CMS Issues Guidance for 2019
There are important action items for radiology providers in the 2019 Final Rules for the Medicare Physician Fee Schedule (MPFS) and the Outpatient Prospective Payment System (OPPS). This article summarizes the most important changes. For information about the Appropriate Use Criteria Program in a separate article.
Site Neutral Payment
Medicare’s site-neutral payment policy, which was implemented in 2017, applies to non-excepted off-campus provider-based hospital departments (PBDs). For example, the policy applies to a physician office that is owned by a hospital and maintained as a hospital outpatient department; is remote from the hospital campus; and did not begin providing services until November 2, 2015, or later.
Medicare currently pays for services provided in non-excepted PBDs under the MPFS at 40% of the OPPS payment rate for the service. For 2019, the payment rate will continue at 40% of the OPPS rate.
Hospitals must continue to apply modifier PN (Nonexcepted service provided at an off-campus, outpatient, provider-based department of a hospital) to unexcepted services provided in unexcepted PBDs so that the Medicare contractor can identify these services and pay them appropriately.
Alternatively, excepted services must be reported with modifier PO (Excepted service provided at an off-campus, outpatient, provider-based department of a hospital) and are paid in the normal manner under OPPS.
CMS finalized its proposal to allow radiologist assistants (RAs) and radiology practitioner assistants (RPAs) to perform diagnostic tests under direct supervision when permissible by respective state law and state scope of practice.
This does not change the level of physician supervision required for exams, nor will a new supervision indicator be created. Rather, this simply allows RAs and RPAs to perform diagnostic imaging tests under direct supervision that otherwise require personal supervision. This does not affect diagnostic imaging exams that require general supervision.
Evaluation and Management Services
Many changes were proposed in relation to evaluation and management (E/M) services this year. CMS will be implementing only some of these changes effective January 1, 2019. Requirements for teaching physician documentation will be revised to allow the presence and extent of participation of the teaching physician to be documented in the notes of a physician, resident, or nurse. The revisions are “intended to align and simplify teaching physician E/M service documentation requirements . . . [and] reduce burden and duplication of effort for teaching physicians.”
CMS also implemented changes to “simplify and reduce redundancy in documentation.” For new and established patients, documentation of history and exam obtained by ancillary staff or the patient does not need to be re-entered by the physician. The physician should, however, indicate in the medical record that the information has been reviewed and verified. Additionally, when the medical record of an established patient already contains the relevant information for the visit, the physician only has to document pertinent information on what has changed or not changed since the last visit. The physician should also indicate that the previous documentation was reviewed.

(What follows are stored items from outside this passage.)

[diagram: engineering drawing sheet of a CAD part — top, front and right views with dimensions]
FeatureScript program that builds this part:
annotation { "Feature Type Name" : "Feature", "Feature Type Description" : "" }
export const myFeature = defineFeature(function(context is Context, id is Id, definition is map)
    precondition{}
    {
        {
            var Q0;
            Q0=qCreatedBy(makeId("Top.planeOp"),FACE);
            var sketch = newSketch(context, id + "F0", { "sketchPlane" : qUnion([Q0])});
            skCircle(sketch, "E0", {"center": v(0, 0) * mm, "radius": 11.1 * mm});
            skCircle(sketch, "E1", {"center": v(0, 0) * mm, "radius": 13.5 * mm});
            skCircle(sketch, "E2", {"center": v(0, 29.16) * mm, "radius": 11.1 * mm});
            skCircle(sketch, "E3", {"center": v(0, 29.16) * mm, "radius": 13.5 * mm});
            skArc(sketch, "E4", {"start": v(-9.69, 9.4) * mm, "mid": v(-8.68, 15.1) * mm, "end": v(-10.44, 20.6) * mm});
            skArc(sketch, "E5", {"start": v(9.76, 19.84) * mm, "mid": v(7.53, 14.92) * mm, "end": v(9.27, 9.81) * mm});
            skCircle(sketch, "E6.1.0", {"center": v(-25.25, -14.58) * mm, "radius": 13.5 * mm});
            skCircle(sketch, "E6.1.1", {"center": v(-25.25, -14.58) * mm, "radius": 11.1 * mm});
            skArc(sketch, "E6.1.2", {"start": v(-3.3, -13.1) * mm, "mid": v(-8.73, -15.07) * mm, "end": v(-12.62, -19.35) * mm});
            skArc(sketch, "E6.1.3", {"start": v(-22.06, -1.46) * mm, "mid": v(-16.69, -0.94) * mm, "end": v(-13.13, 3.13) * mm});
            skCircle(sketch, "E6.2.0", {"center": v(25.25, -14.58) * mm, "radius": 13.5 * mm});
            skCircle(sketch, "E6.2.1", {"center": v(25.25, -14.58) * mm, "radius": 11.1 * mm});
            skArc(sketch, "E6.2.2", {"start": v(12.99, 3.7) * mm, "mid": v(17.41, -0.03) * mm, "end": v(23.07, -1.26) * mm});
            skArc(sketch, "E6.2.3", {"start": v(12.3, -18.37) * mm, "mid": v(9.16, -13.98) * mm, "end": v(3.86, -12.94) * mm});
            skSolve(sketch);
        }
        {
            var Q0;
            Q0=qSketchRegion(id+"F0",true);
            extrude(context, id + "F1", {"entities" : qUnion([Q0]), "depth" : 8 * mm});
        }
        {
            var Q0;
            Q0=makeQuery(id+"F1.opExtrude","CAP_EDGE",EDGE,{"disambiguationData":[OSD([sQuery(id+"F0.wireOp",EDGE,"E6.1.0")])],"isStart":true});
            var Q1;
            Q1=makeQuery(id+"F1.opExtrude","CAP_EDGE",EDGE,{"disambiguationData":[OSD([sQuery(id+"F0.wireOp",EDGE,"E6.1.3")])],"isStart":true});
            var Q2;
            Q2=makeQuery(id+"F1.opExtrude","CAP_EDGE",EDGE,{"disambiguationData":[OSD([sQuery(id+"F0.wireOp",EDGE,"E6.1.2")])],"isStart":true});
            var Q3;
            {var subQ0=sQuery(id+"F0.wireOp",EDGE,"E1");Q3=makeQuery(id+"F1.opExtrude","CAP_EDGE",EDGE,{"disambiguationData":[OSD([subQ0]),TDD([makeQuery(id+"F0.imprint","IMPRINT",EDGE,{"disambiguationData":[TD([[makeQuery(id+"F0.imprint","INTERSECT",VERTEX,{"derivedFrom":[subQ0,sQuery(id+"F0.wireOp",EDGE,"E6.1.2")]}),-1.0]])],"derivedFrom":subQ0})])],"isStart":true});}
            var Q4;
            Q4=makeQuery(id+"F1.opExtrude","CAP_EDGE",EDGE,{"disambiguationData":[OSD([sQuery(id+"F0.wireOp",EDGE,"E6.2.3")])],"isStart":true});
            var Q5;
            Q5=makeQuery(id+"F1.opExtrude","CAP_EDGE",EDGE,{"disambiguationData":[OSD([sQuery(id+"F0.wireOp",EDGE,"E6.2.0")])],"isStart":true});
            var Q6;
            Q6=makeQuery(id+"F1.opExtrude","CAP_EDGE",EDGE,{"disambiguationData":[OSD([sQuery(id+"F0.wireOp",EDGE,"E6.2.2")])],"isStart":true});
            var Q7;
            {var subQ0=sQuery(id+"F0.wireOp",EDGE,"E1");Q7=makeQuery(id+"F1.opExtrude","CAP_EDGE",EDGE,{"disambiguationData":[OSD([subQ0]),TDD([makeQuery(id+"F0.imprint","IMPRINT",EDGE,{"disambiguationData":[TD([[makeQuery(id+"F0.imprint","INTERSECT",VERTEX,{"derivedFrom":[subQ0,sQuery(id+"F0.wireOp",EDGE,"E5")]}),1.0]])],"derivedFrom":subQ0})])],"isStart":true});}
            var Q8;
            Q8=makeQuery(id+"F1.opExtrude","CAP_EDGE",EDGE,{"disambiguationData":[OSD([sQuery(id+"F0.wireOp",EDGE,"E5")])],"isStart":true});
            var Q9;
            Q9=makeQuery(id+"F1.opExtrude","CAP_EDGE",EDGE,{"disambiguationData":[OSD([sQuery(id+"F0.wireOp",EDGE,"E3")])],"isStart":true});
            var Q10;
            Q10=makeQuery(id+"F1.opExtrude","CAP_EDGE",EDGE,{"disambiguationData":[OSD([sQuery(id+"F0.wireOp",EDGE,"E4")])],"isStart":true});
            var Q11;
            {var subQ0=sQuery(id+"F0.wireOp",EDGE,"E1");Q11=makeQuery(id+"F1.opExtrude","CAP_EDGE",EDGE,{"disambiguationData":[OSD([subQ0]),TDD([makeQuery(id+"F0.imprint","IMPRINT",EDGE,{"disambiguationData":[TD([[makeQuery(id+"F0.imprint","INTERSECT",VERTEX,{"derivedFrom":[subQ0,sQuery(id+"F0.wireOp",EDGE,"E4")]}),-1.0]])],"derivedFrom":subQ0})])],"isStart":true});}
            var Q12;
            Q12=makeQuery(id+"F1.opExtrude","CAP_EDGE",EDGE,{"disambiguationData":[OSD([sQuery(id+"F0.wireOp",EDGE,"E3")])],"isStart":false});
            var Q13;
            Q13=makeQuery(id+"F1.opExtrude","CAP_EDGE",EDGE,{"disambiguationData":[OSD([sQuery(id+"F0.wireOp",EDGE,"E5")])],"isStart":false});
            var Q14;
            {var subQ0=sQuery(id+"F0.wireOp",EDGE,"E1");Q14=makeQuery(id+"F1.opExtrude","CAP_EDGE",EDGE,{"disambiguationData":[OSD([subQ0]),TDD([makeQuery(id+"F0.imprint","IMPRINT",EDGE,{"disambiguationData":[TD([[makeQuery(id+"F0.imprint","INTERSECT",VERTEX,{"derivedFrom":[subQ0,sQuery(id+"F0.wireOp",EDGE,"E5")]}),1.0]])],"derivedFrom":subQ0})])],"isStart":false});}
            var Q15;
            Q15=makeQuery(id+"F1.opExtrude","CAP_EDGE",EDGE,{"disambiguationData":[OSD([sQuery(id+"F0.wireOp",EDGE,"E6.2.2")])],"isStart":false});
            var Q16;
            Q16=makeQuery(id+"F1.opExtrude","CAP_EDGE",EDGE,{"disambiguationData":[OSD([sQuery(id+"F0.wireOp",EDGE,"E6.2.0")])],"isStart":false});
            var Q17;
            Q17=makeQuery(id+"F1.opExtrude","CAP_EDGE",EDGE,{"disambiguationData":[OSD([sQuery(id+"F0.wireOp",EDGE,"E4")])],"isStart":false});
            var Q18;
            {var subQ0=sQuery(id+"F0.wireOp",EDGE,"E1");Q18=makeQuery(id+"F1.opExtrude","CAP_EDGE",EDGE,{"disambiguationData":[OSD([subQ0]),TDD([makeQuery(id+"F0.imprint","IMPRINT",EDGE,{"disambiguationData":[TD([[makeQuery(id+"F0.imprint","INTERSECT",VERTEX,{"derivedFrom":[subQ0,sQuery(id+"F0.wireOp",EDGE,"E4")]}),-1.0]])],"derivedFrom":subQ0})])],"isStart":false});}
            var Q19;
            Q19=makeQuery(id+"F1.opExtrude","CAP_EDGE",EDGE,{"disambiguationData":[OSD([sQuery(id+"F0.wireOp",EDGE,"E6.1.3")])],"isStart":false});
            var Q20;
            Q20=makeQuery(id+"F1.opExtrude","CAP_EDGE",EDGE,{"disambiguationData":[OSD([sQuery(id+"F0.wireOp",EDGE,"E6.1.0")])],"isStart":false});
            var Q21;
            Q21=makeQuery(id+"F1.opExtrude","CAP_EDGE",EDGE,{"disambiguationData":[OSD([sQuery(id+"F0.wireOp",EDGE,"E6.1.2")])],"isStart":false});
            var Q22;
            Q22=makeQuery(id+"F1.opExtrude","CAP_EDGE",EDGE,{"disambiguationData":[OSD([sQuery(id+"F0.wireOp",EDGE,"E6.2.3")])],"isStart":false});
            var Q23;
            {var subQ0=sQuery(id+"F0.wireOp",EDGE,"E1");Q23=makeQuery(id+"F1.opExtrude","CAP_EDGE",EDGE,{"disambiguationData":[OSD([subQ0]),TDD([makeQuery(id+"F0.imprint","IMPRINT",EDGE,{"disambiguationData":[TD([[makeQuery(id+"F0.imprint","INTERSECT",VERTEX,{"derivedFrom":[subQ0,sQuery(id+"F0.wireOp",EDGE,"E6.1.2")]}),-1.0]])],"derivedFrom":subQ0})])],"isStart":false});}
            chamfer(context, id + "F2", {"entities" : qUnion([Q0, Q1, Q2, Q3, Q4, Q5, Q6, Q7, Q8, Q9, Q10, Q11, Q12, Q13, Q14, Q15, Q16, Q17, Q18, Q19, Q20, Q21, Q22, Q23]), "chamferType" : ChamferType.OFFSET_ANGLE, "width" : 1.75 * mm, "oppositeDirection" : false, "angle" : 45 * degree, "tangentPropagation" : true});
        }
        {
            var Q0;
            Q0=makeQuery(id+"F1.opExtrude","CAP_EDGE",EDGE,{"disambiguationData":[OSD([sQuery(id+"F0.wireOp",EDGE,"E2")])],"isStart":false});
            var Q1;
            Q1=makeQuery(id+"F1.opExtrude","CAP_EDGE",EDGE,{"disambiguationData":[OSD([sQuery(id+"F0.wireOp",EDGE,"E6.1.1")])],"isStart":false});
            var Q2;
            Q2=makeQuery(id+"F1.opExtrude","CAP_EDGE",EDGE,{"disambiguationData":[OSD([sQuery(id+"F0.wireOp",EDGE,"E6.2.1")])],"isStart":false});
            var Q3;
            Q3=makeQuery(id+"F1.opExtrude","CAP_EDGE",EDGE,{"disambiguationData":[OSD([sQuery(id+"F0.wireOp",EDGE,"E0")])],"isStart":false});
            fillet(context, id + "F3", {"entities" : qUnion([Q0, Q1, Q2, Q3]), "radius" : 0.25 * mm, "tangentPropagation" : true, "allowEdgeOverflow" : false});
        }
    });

CMS has also committed to revamping and updating reporting and reimbursement of office/outpatient E/M services for new and established patients. They admit a stepwise approach is necessary, and therefore, are focusing only on changes to CPT® codes 99201-99205 and 9921199215 for now. These changes have not been finalized and have been delayed until 2021.
MIPS (Merit-Based Incentive Payment System)
CMS announced that 91% of MIPS eligible clinicians participated in the CY 2017 transition year. The data from CY 2017 was used to estimate eligibility and payment adjustments for CY 2019 MIPS performance period. CMS also noted that significantly more clinicians are expected to participate in MIPS using the group reporting option for CY 2019.
CMS is estimating there will be approximately 798,000 MIPS eligible clinicians for CY 2019 MIPS performance period. CMS is also estimating payment adjustments of approximately $390 million, including negative and positive adjustments.
For 2019, the following provider types are being added to the list of MIPS eligible clinicians:
- Physical therapist
- Occupational therapist
- Qualified speech-language pathologist
- Qualified audiologist
- Clinical psychologist
- Registered dietitians or nutrition professional
- Group that includes such clinicians
MIPS has 4 performance categories. For CY 2019, the categories and contributions are as follows:
- Quality – 45%
- Cost – 15%
- Improvement Activities (IA) – 15%
- Promoting Interoperability (PI) – 25%
Note that the Promoting Interoperability category replaces the former category of Advancing Care Information (ACI).